--- START ---
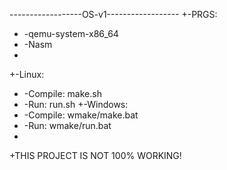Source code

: ------------------OS-v1------------------
+-PRGS:
+  -qemu-system-x86_64
+  -Nasm
+   
+-Linux:
+  -Compile: make.sh
+  -Run: run.sh
+-Windows:
+  -Compile: wmake/make.bat
+  -Run: wmake/run.bat
+
+THIS PROJECT IS NOT 100% WORKING!
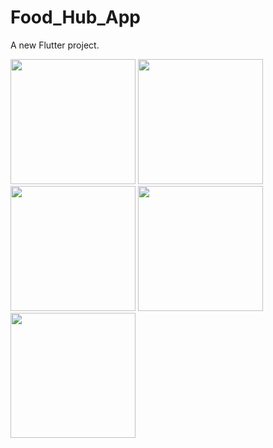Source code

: # Food_Hub_App

A new Flutter project.

 <img src="https://user-images.githubusercontent.com/90491250/207607458-4c78022a-1e74-41f5-a217-c8a6017d1454.jpg" width="200">
  <img src="https://user-images.githubusercontent.com/90491250/207607475-abfc4e0a-9f93-450e-a3a2-dfd144497087.jpg" width="200">
   <img src="https://user-images.githubusercontent.com/90491250/207607496-bfd8ed1d-3ee7-4ea3-a8db-21a2d65eeda5.jpg" width="200">
    <img src="https://user-images.githubusercontent.com/90491250/207607515-6bd8970f-c379-43f1-9ab0-e456b6413fa8" width="200">
     <img src="https://user-images.githubusercontent.com/90491250/207607533-4c1c725d-4784-492d-a152-e18de15311a6.jpg" width="200">
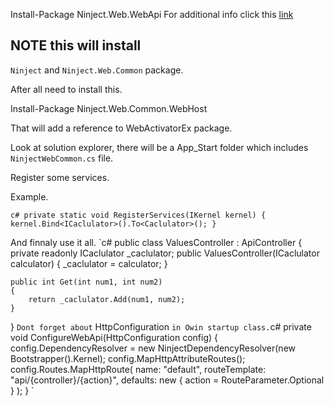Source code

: ﻿Install-Package Ninject.Web.WebApi 
For additional info click this [link](http://nodogmablog.bryanhogan.net/2016/04/web-api-2-and-ninject-how-to-make-them-work-together/)
## NOTE this will install 
`Ninject` and `Ninject.Web.Common` package.

After all need to install this.

Install-Package Ninject.Web.Common.WebHost

That will add a reference to WebActivatorEx package.

Look at solution explorer, there will be a App_Start folder which includes `NinjectWebCommon.cs` file.

Register some services.

Example.

`c#
private static void RegisterServices(IKernel kernel)
{
    kernel.Bind<ICaclulator>().To<Caclulator>();
}
`


And finnaly use it all.
`c#
public class ValuesController : ApiController
{
    private readonly ICaclulator _caclulator;
    public ValuesController(ICaclulator calculator)
    {
        _caclulator = calculator;
    }
 
    public int Get(int num1, int num2)
    {
        return _caclulator.Add(num1, num2);
    }
}
`
Dont forget about ` HttpConfiguration ` in Owin startup class.
`c# 
private void ConfigureWebApi(HttpConfiguration config)
{
     config.DependencyResolver = new NinjectDependencyResolver(new Bootstrapper().Kernel);
     config.MapHttpAttributeRoutes();
     config.Routes.MapHttpRoute(
          name: "default",
          routeTemplate: "api/{controller}/{action}",
          defaults: new { action = RouteParameter.Optional }
      );
}
`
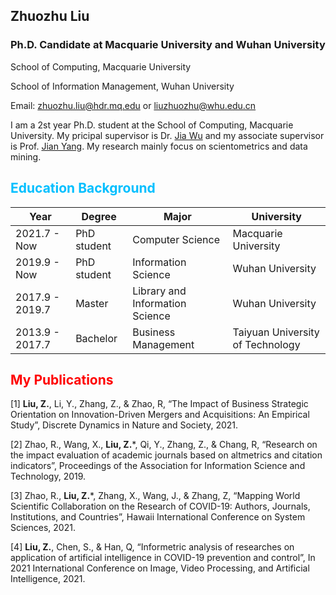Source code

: <!--
 * @Author: Zhuozhu Liu zhuozhu.liu@hdr.mq.edu
 * @Date: 2022-06-01 23:18:09
 * @LastEditors: Zhuozhu Liu
 * @LastEditTime: 2022-06-02 13:19:52
 * @FilePath: /zhuozhuliu.github.io/index.md
-->

## Zhuozhu Liu
### Ph.D. Candidate at Macquarie University and Wuhan University

School of Computing, Macquarie University

School of Information Management, Wuhan University

Email: zhuozhu.liu@hdr.mq.edu or liuzhuozhu@whu.edu.cn 

I am a 2st year Ph.D. student at the School of Computing, Macquarie University. My pricipal supervisor is Dr. <a href="http://web.science.mq.edu.au/~jiawu/">Jia Wu</a> and my associate supervisor is Prof. <a href="http://web.science.mq.edu.au/~jian/">Jian Yang</a>. My research mainly focus on scientometrics and data mining.

## <font color=deepskyblue> Education Background</font>

| Year | Degree | Major | University |
| ----- | ------ | ------- | -------- |
| 2021.7 - Now | PhD student | Computer Science | Macquarie University |
| 2019.9 - Now | PhD student | Information Science | Wuhan University |
| 2017.9 - 2019.7 | Master | Library and Information Science | Wuhan University |
| 2013.9 - 2017.7 | Bachelor | Business Management | Taiyuan University of Technology |


## <font color=red> My Publications</font>

[1] **Liu, Z.**, Li, Y., Zhang, Z., & Zhao, R, “The Impact of Business Strategic Orientation on Innovation-Driven Mergers and Acquisitions: An Empirical Study”, Discrete Dynamics in Nature and Society, 2021. <cr>

[2] Zhao, R., Wang, X., **Liu, Z.***, Qi, Y., Zhang, Z., & Chang, R, “Research on the impact evaluation of academic journals based on altmetrics and citation indicators”, Proceedings of the Association for Information Science and Technology, 2019. <cr>
 
[3] Zhao, R.,  **Liu, Z.***, Zhang, X., Wang, J., & Zhang, Z, “Mapping World Scientific Collaboration on the Research of COVID-19: Authors, Journals, Institutions, and Countries”,  Hawaii International Conference on System Sciences, 2021. <cr>
     
[4] **Liu, Z.**, Chen, S., & Han, Q, “Informetric analysis of researches on application of artificial intelligence in COVID-19 prevention and control”,  In 2021 International Conference on Image, Video Processing, and Artificial Intelligence, 2021. <cr>

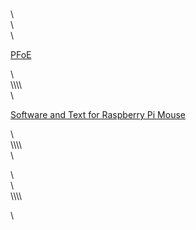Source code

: # &nbsp;
<!-- wp:columns {"columns":3} -->\<div class="wp-block-columns has-3-columns"><!-- wp:column -->\<div class="wp-block-column"><!-- wp:cover-image {"url":"https://lab.ueda.tech/e/wp-content/uploads/2018/08/header.png","id":76} -->\<div class="wp-block-cover-image has-background-dim"><p class="wp-block-cover-image-text"><a href="/e/?page_id=125">PFoE</a></p></div>\<!-- /wp:cover-image --></div>\<!-- /wp:column -->\\<!-- wp:column -->\<div class="wp-block-column"><!-- wp:cover-image {"url":"https://lab.ueda.tech/e/wp-content/uploads/2018/08/rosbook_eng-e1535190949494.jpg","id":66} -->\<div class="wp-block-cover-image has-background-dim"><p class="wp-block-cover-image-text"><a href="/e/?page_id=20">Software and Text for Raspberry Pi Mouse</a></p></div>\<!-- /wp:cover-image --></div>\<!-- /wp:column -->\\<!-- wp:column -->\<div class="wp-block-column"><!-- wp:paragraph -->\<p></p>\<!-- /wp:paragraph --></div>\<!-- /wp:column --></div>\<!-- /wp:columns -->\\<!-- wp:paragraph -->\<p></p>\<!-- /wp:paragraph -->
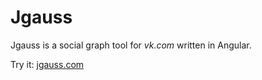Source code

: # Jgauss

Jgauss is a social graph tool for *vk.com* written in Angular.

Try it: [jgauss.com](https://jgauss.com)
--- END ---
> _Problem details_: Render the listing above as a JSON list of strings, one string per line, from its first line through the line containing "Look at solution". Omit blank lines and leave out the pictures.

> _Task result_:
[
  "Source code",
  ": ------------------OS-v1------------------",
  "+-PRGS:",
  "+  -qemu-system-x86_64",
  "+  -Nasm",
  "+   ",
  "+-Linux:",
  "+  -Compile: make.sh",
  "+  -Run: run.sh",
  "+-Windows:",
  "+  -Compile: wmake/make.bat",
  "+  -Run: wmake/run.bat",
  "+",
  "+THIS PROJECT IS NOT 100% WORKING!",
  "Source code",
  ": # Food_Hub_App",
  "A new Flutter project.",
  " <img src=\"https://user-images.githubusercontent.com/90491250/207607458-4c78022a-1e74-41f5-a217-c8a6017d1454.jpg\" width=\"200\">",
  "  <img src=\"https://user-images.githubusercontent.com/90491250/207607475-abfc4e0a-9f93-450e-a3a2-dfd144497087.jpg\" width=\"200\">",
  "   <img src=\"https://user-images.githubusercontent.com/90491250/207607496-bfd8ed1d-3ee7-4ea3-a8db-21a2d65eeda5.jpg\" width=\"200\">",
  "    <img src=\"https://user-images.githubusercontent.com/90491250/207607515-6bd8970f-c379-43f1-9ab0-e456b6413fa8\" width=\"200\">",
  "     <img src=\"https://user-images.githubusercontent.com/90491250/207607533-4c1c725d-4784-492d-a152-e18de15311a6.jpg\" width=\"200\">",
  "Source code",
  ": ﻿Install-Package Ninject.Web.WebApi ",
  "For additional info click this [link](http://nodogmablog.bryanhogan.net/2016/04/web-api-2-and-ninject-how-to-make-them-work-together/)",
  "## NOTE this will install ",
  "`Ninject` and `Ninject.Web.Common` package.",
  "After all need to install this.",
  "Install-Package Ninject.Web.Common.WebHost",
  "That will add a reference to WebActivatorEx package.",
  "Look at solution explorer, there will be a App_Start folder which includes `NinjectWebCommon.cs` file."
]